Are Dividends Inside an ISA Taxed?
No — dividends received inside a Stocks and Shares ISA are completely free from UK income tax and dividend tax. They don't count towards the £500 dividend allowance either. This guide explains how ISA dividends differ from taxable dividends held outside an ISA.
Published by the UK Money Calculators editorial team. Last updated for the 2026/27 tax year.
How ISA dividend protection works
A Stocks and Shares ISA is a tax-free wrapper. Dividends paid on shares or funds inside it stay within that wrapper and are never taxed — regardless of how large they are or what rate band you're in.

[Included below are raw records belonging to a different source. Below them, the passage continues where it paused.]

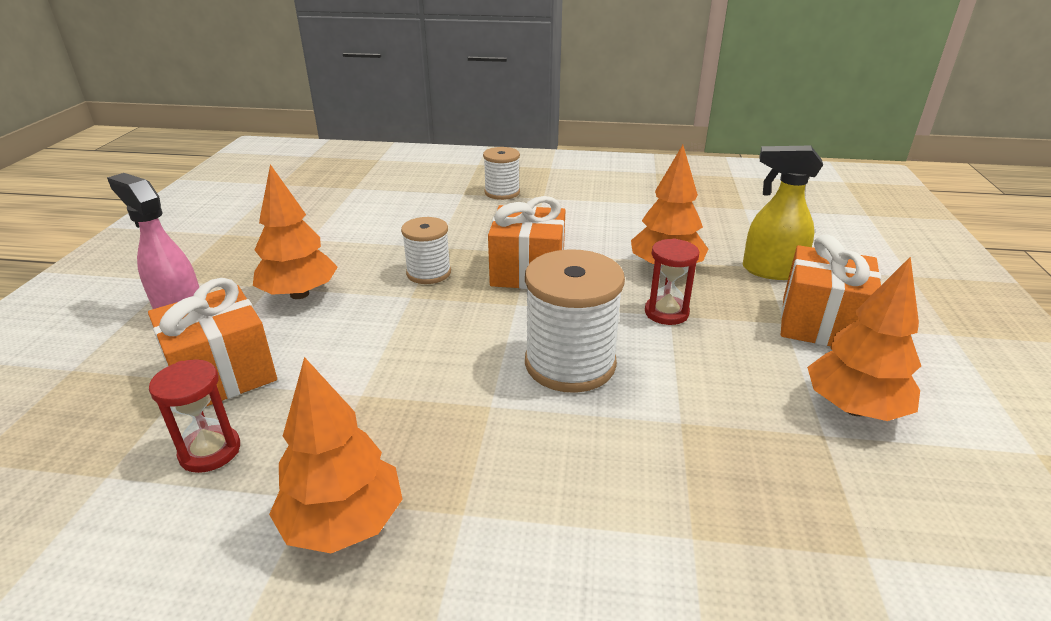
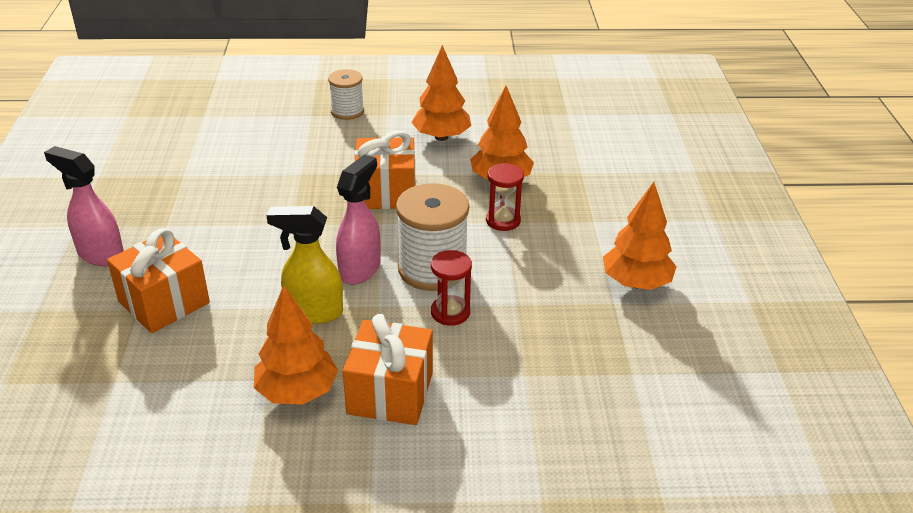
camera: 10 degrees left, 5 degrees up
(210, 451) = (182, 358): red hourglass -> red hourglass (450, 312)
(299, 294) = (196, 229): orange tree -> orange tree (441, 137)
(428, 273) = (302, 201): white spool -> none
(477, 356) = (360, 269): none -> pink spray bottle
(770, 271) = (585, 176): yellow spray bottle -> yellow spray bottle (313, 312)
(820, 323) = (620, 220): orange gift -> orange gift (390, 393)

ISA dividends don't appear on your Self Assessment return and don't touch your dividend allowance. They are invisible to the UK dividend tax system.
ISA allowance for 2026/27
You can pay up to £20,000 into ISAs in total in 2026/27. That can be split across a Cash ISA, Stocks and Shares ISA, Innovative Finance ISA and Lifetime ISA (the Lifetime ISA has its own £4,000 cap within the £20,000).
Once money is inside the ISA, dividends on it are not capped or limited. A large portfolio built up over many years can generate significant dividend income and pay no tax on any of it.

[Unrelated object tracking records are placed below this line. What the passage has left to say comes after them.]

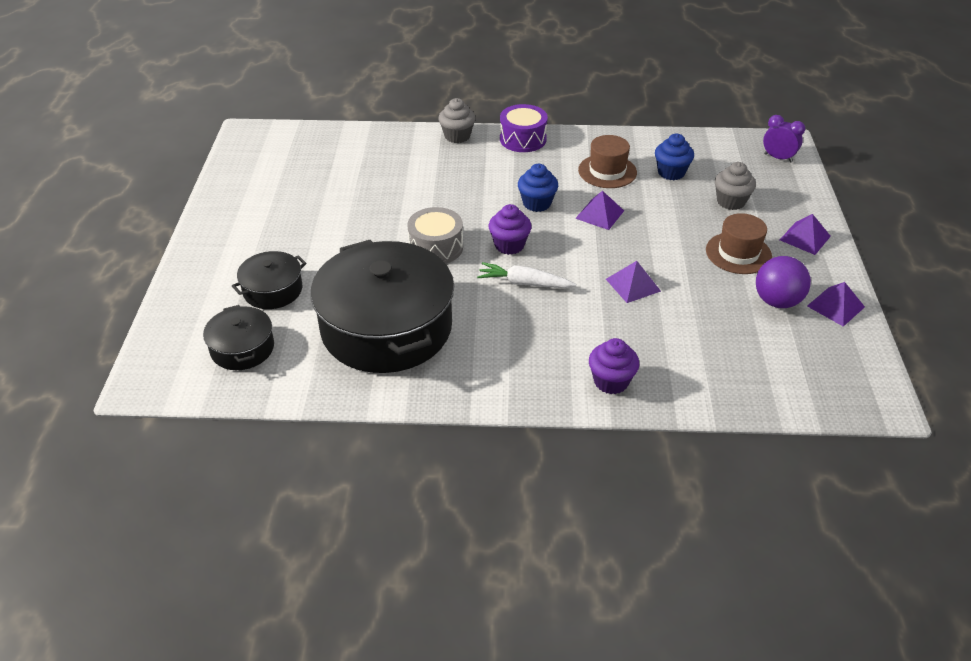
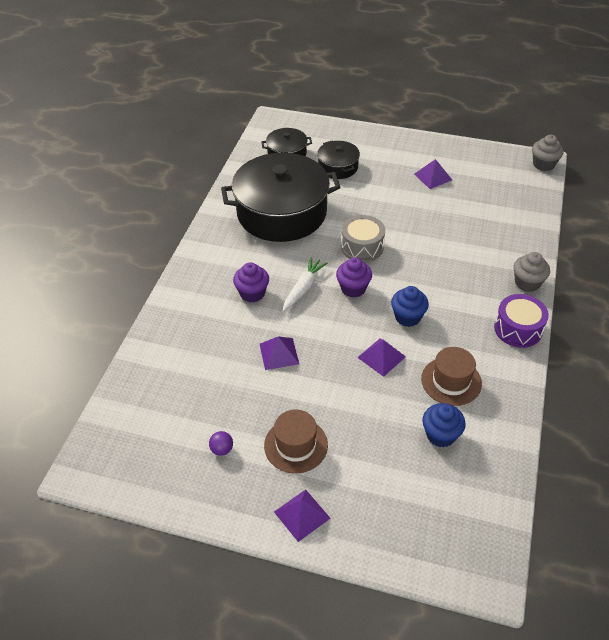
camera: 105 degrees right, 5 degrees up
(611, 381) = (183, 312): purple cupcake -> purple cupcake (252, 293)
(730, 201) = (378, 470): grey cupcake -> grey cupcake (543, 164)
(777, 301) = (222, 449): purple ball -> purple ball, size x0.50
(778, 158) = (455, 555): purple clock -> none
(835, 306) = (198, 494): purple pyramid -> purple pyramid (433, 177)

Worked example — ISA vs outside ISA
Scenario: An investor with a salary of £30,000 receives £5,000 in dividends from a share portfolio in 2026/27.
Inside a Stocks and Shares ISA:
- £5,000 dividends — completely tax-free inside the ISA.
- Dividend tax: £0.
Outside an ISA (in a general investment account):
- Salary of £30,000 uses the basic-rate band. Dividends sit on top.
- First £500: dividend allowance — £0 tax.
- Remaining £4,500 at 8.75% = £484.
- Dividend tax: approximately £484.
The same £5,000 in dividends costs nothing inside an ISA but costs £484 outside one.
Common confusion
- ISA dividends count towards the £500 allowance — they don't. The dividend allowance applies only to dividends outside the ISA wrapper. ISA dividends don't reduce your allowance at all.
- You can transfer dividends from outside an ISA into one. You can't do this directly. Cash dividends already received outside an ISA would count as a new ISA subscription. The investment itself has to be held inside the ISA to benefit from the protection.
- ISA dividends need to be reported on Self Assessment. They don't. ISA dividends are tax-free and not reportable. Only dividends outside the ISA wrapper get declared.